BRETT and BUSSEY, JJ., concur.

Footnotes:

1 Title 10 O.S.Supp. 1978 § 1104.2 [10-1104.2] and § 1112(b).

2 When a statute providing for different rules for appeals from a revocation of a liquor license was declared unconstitutional, the Supreme Court of Illinois held that the effect of the enactment of an invalid amendment to a statute is to leave the law in force as it existed prior to the adoption of the amendment, Johnkol, Inc. v. License App. Comm'n of City of Chicago, 42 Ill. 2d 377, 247 N.E.2d 901 (1969). When a portion of a taxing statute was struck down for reasons of unconstitutionality, the Supreme Court of Washington stated that "the invalidity of a statute leaves the law as it stood prior to the enactment of the invalid statute. . . ." (Citations omitted) Boeing Company v. State, 74 Wash. 2d 82, 442 P.2d 970 (1968). The Court continued, saying that a legislative void would only result when the act which had been held unconstitutional or vetoed was an original act unrelated to existing legislation. Boeing Company v. State, supra. When an Alabama taxing statute was held unconstitutional, the Court held that the former statute, purportedly repealed by the new, remained in effect.

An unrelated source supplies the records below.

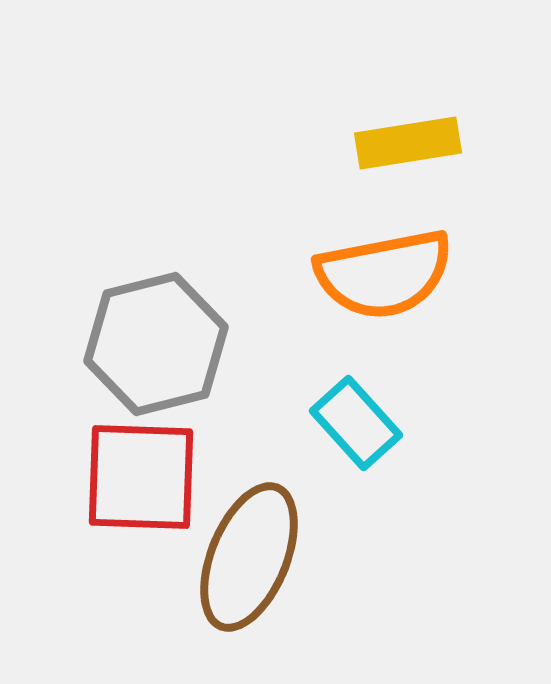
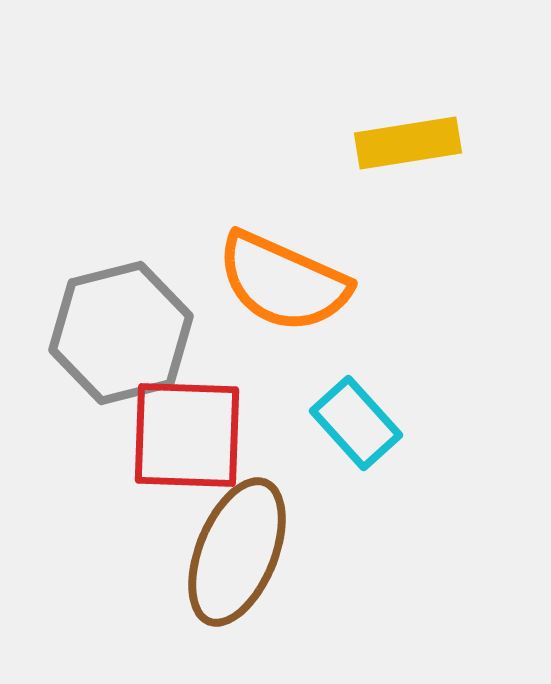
orange semicircle: moved 101 px left, 8 px down; rotated 35 degrees clockwise
gray hexagon: moved 35 px left, 11 px up
red square: moved 46 px right, 42 px up
brown ellipse: moved 12 px left, 5 px up
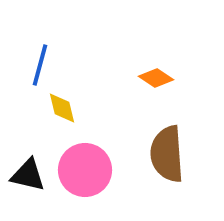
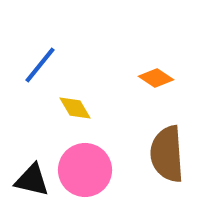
blue line: rotated 24 degrees clockwise
yellow diamond: moved 13 px right; rotated 16 degrees counterclockwise
black triangle: moved 4 px right, 5 px down
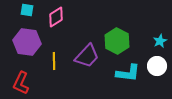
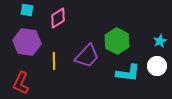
pink diamond: moved 2 px right, 1 px down
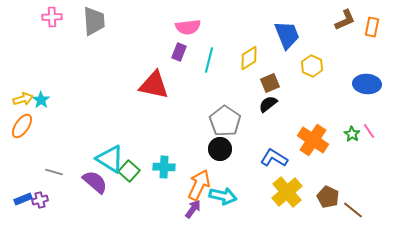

"`The elementary rule of statutory construction is without exception that a void act cannot operate to repeal a valid existing statute, and the law remains in full force and operation as if the repeal had never been attempted.'" Weissinger v. Boswell, 330 F. Supp. 615 (M.D.Ala., N.D. 1971).

3 The holding in Porter, supra, was recognized by the Supreme Court in Board of Education v. Board of Com'rs., 14 Okl. 322, 78 P. 455 (1904); in Olson v. Logan County Bank, 29 Okl. 391, 118 P. 572 (1911); and by this Court in Dean v. Crisp, Okl.Cr., 536 P.2d 961 (1975), infra.

4 Porter v. Commissioners of Kingfisher County, 6 Okl. 550, 51 P. 741, 743 (1898).

5 The Dean v. Crisp rule was followed in 1977 by this Court in holding that overruling a case which had held unconstitutional a statute has the same effect of reviving that statute as does holding that a subsequent repealing statute is unconstitutional results in reinstating the prior constitutional statute. Noah v. State, Okl.Cr., 562 P.2d 950 (1977).

6 Laws 1968, c. 282.

7 Laws 1973, c. 227, § 1. The Kent guidelines have remained in the Code since that time, except for a brief period in 1974. See Laws 1974, c. 35, § 1 [35-1], and Laws 1974, c. 272, § 2. The original eight standards were compacted into five in 1977. See Laws 1977, c. 79, § 2 [79-2].

8 Title 10 O.S.Supp. 1978 § 1112 [10-1112](b).